In short, there is a monumentalization of all processes. In the 1920s and 1930s, the gender reform had a fundamental novelty: a new worker, a peasant, a new child, a new woman of the Soviet world. And in the 1950s, all these images were reaffirmed, but at a more simplified level. If we look at the posters or sculptures of those years, then instead of multidimensionality we will see the very dense binary of male and female that the researchers of late Stalinism love so much – all these erased, plastically oaky park sculptures, generalized types of the “hegemonic class”. In fact, subjectivity is leaving these images, they become unified.

But already in the 1960s, a traumatized, wounded gender of a severe style appeared – Korzhev, Popkov. Is this an innovation?

How to say. Korzhev, Popkov and others – they are also monumental. How can you tell a painting from the 1920s or 1930s from a painting from the 1960s? The first will be a lot of reliable details. In the post-war picture there will be only allegories, types; painting of the 1960s is in many ways an encyclopedia of these types. It is no coincidence that all these artists made frescoes and mosaics. They internalized the idea that the big picture is always a parade of identities and had little interest in documentary portrayals of the Soviet man with his real character. In the 1970s, the form becomes thinner, its variability becomes less important. It can be said that in this era, the gender difference is just a ripple on the surface of a stable, unshakable order, once brutal types turn into eternal boys and girls, a kind of wreath of wild flowers at the foot of the stone coat of arms of the USSR.

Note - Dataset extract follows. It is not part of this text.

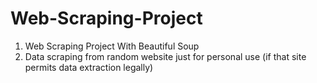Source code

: # Web-Scraping-Project
1) Web Scraping Project With Beautiful Soup
2) Data scraping from random website just for personal use (if that site permits data extraction legally)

What should we do now with the legacy of the Soviet gender?

It seems to me that both dominant branches in the handling of historical material are no longer working – neither neo-modern aestheticization, nor post-modern deconstruction. Both are extremely conservative, completely backwards. But in order to look forward, we still need the Soviet legacy. It can help us understand how our contemporary gender is constructed. After all, many things that we do are unconsciously borrowed from somewhere. The sources of these strategies can be rethought and turned into a political position. This is how something really interesting can begin – the creation of new forms.

Do you think that it is no longer worth focusing on the modernist experience?

Yes, modernism has been exhausted, but if we talk about the past, for me the guiding star is symbolism, since it was the symbolists who stood at the origins of all modernist transformations. Symbolism has not died, it has become an inconspicuous substrate for the modernist twentieth century. Now that the frame has been removed, this substrate is visible and you can work with it.

How do symbolist tactics differ from modernist tactics for you?

Symbolism works with clots – unconscious, mystical, semantic. You can take Petrov-Vodkin, Malevich, Filonov – they all acted as symbolists when they invented their big styles. Schools, ready-made modernist systems, then developed from these styles. If symbolism is the first discovery, then modernism is always a program. Instead of clots and black holes, he works with rhythm, contrast, with distances between forms, between social phenomena. In politics, too, modernism arises in the process of systematizing symbolist achievements: in a sense, Lenin is also a symbolist, he turned the historical board and invented a non-existent and impossible state, and modernists have been building their structures around his cooling body for decades. Now we are entering a situation close to what the Symbolists saw around them: the era has ended – and with it the great style of the twentieth century; modernism has crumbled into pieces, and we need to invent new forms again, because we can no longer build the Soviet metro, paint conceptualist paintings, and even more so be the bearers of these groaning, falling apart gender identities. I think now is the time to rediscover the existential nature of gender, otherwise we won’t get far.